"Ini data saya dapatkan dari Ditjen Pajak, bukan saya mengada-ada," kata Iwan dalam Seminar Reformasi Perpajakan bertajuk "Membedah Problematika Kebijakan dan Mafia Perpajakan di Indonesia", di Hotel Sultan, Jakarta, Selasa (29/6).
Hampir semua perusahaan multinasional di Indonesia, kata Iwan, mempraktekkan transfer pricing, transaksi "dengan harga khusus" antarpihak yang memiliki hubungan istimewa. "Bahkan berdasarkan data Organization for Economic Co-operation and Development, 60 persen dari total perdagangan di dunia terindikasi melakukan praktek TP," ujarnya.
Menurut Iwan, transfer pricing adalah akal-akalan kewajaran menangguk untung dengan menciutkan beban pajak. Iwan menyatakan, kasus transfer pricing biasanya dilakukan oleh perusahaan asing yang memiliki anak perusahaan di Indonesia.
"Ada perusahaan eksportir batu bara yang menjual batu bara jauh di bawah harga pasar ke perusahaan induknya di luar negeri, tetapi faktanya, barang masuk ke pasar bebas dengan harga pasar," ungkapnya.
Selama ini, ia menilai, Direktorat Jenderal Pajak tidak serius menangani kasus-kasus transfer pricing. "Bayangkan, pegawai pajak yang menangani transfer pricing hanya 12 orang," ujar Iwan.
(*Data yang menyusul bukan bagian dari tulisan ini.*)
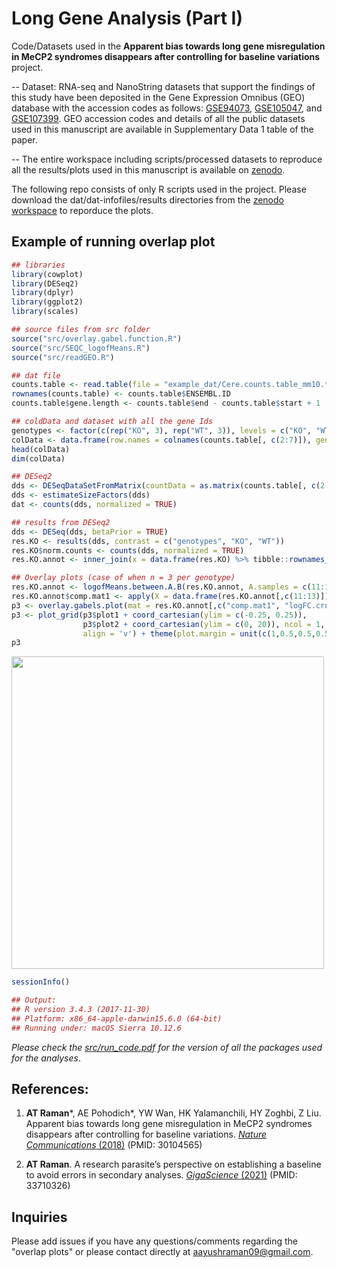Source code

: # Long Gene Analysis (Part I)

Code/Datasets used in the **Apparent bias towards long gene misregulation in MeCP2 syndromes disappears after controlling for baseline variations** project.

-- Dataset: RNA-seq and NanoString datasets that support the findings of this study have been deposited in the Gene Expression Omnibus (GEO) database with the accession codes as follows: [GSE94073](https://www.ncbi.nlm.nih.gov/geo/query/acc.cgi?acc=GSE94073), [GSE105047](https://www.ncbi.nlm.nih.gov/geo/query/acc.cgi?acc=GSE105047), and [GSE107399](https://www.ncbi.nlm.nih.gov/geo/query/acc.cgi?acc=GSE107399). GEO accession codes and details of all the public datasets used in this manuscript are available in Supplementary Data 1 table of the paper.  

-- The entire workspace including scripts/processed datasets to reproduce all the results/plots used in this manuscript is available on [zenodo](https://doi.org/10.5281/zenodo.1226607).

The following repo consists of only R scripts used in the project. Please download the dat/dat-infofiles/results directories from the [zenodo workspace](https://doi.org/10.5281/zenodo.1226607) to reporduce the plots.

## Example of running overlap plot
```R
## libraries
library(cowplot)
library(DESeq2)
library(dplyr)
library(ggplot2)
library(scales)

## source files from src folder
source("src/overlay.gabel.function.R")
source("src/SEQC_logofMeans.R")
source("src/readGEO.R")

## dat file
counts.table <- read.table(file = "example_dat/Cere.counts.table_mm10.txt", header = TRUE, sep = "\t", stringsAsFactors = FALSE)
rownames(counts.table) <- counts.table$ENSEMBL.ID
counts.table$gene.length <- counts.table$end - counts.table$start + 1

## coldData and dataset with all the gene Ids
genotypes <- factor(c(rep("KO", 3), rep("WT", 3)), levels = c("KO", "WT"))
colData <- data.frame(row.names = colnames(counts.table[, c(2:7)]), genotypes = genotypes)
head(colData)
dim(colData)

## DESeq2
dds <- DESeqDataSetFromMatrix(countData = as.matrix(counts.table[, c(2:7)]), colData = colData, design = ~ genotypes)
dds <- estimateSizeFactors(dds)
dat <- counts(dds, normalized = TRUE)

## results from DESeq2
dds <- DESeq(dds, betaPrior = TRUE)
res.KO <- results(dds, contrast = c("genotypes", "KO", "WT"))
res.KO$norm.counts <- counts(dds, normalized = TRUE)
res.KO.annot <- inner_join(x = data.frame(res.KO) %>% tibble::rownames_to_column(var = "ENSEMBL.ID"), y = counts.table[, c(1, 8:14)], by = "ENSEMBL.ID")

## Overlay plots (case of when n = 3 per genotype)
res.KO.annot <- logofMeans.between.A.B(res.KO.annot, A.samples = c(11:13), B.samples = c(8:10))
res.KO.annot$comp.mat1 <- apply(X = data.frame(res.KO.annot[,c(11:13)]), 1, function(r) {log2((r[3] + 1)/(r[1] + 1))})
p3 <- overlay.gabels.plot(mat = res.KO.annot[,c("comp.mat1", "logFC.crude", "gene.length")], comp.between1 = "(WT/WT)",comp.between2 = "(KO/WT)")
p3 <- plot_grid(p3$plot1 + coord_cartesian(ylim = c(-0.25, 0.25)),
                p3$plot2 + coord_cartesian(ylim = c(0, 20)), ncol = 1,
                align = 'v') + theme(plot.margin = unit(c(1,0.5,0.5,0.5), "cm"))
p3
```
<img src="https://github.com/aayushraman/Long-Gene-Analysis-Part-I-/blob/master/example_dat/example_overlap-plot.png" width="500" height="500">

```R
sessionInfo()

## Output:
## R version 3.4.3 (2017-11-30)
## Platform: x86_64-apple-darwin15.6.0 (64-bit)
## Running under: macOS Sierra 10.12.6

```

*Please check the [src/run_code.pdf](https://github.com/aayushraman/Long-Gene-Analysis-Part-I/blob/master/src/run_code.pdf) for the version of all the packages used for the analyses*.

## References:

1. **AT Raman***, AE Pohodich*, YW Wan, HK Yalamanchili, HY Zoghbi, Z Liu. Apparent bias towards long gene misregulation in MeCP2 syndromes disappears after controlling for baseline variations. [*Nature Communications* (2018)](https://www.nature.com/articles/s41467-018-05627-1) (PMID: 30104565)

2. **AT Raman**. A research parasite’s perspective on establishing a baseline to avoid errors in secondary analyses. [*GigaScience* (2021)](https://academic.oup.com/gigascience/article/10/3/giab015/6168809) (PMID: 33710326)


## Inquiries
Please add issues if you have any questions/comments regarding the "overlap plots" or please contact directly at aayushraman09@gmail.com.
Seksi transfer pricing pun baru dibentuk pada 2007. "Padahal praktek ini ada sejak lama sekali."
Menanggapi Iwan, Kepala Subbidang Informasi Perpajakan Lucky Al Firman mengatakan, permasalahan transfer pricing adalah permasalahan yang dihadapi seluruh negara di dunia. "Tidak hanya di Indonesia," ujarnya.
Meski demikian, menurut Lucky, Ditjen Pajak menelusuri indikasi praktek transfer pricing yang dilakukan wajib pajak. "Sering kali kasus yang kami temui adalah adanya ketidakcocokan antara bukti transfer dan barang yang ada di lapangan," ujarnya.
Bukti transfer sering kali sah dan tidak ada kesalahan, sehingga mengecoh Ditjen Pajak. Ia menyatakan, praktek ini dapat diminimalkan jika pengawasan dilakukan secara ketat dan satu pintu.
Ketua Komisi Pengawas Perpajakan Anwar Suprijadi mengatakan, praktek transfer pricing memang banyak dilakukan perusahaan. Namun, ia meragukan data potensi kehilangan penerimaan pajak akibat transfer pricing sefantastis angka Iwan Piliang. "Ada potensi penerimaan yang hilang, tapi tidak sebesar itu," ujar Anwar, yang juga hadir dalam seminar tersebut.
Menurut Anwar, praktek transfer pricing merupakan penggelapan pajak dengan tingkat kerumitan yang tinggi, sehingga dibutuhkan tenaga ahli untuk menguak praktek ini. "Ditjen Pajak sudah punya ahlinya, tapi memang belum banyak jumlahnya," ujarnya.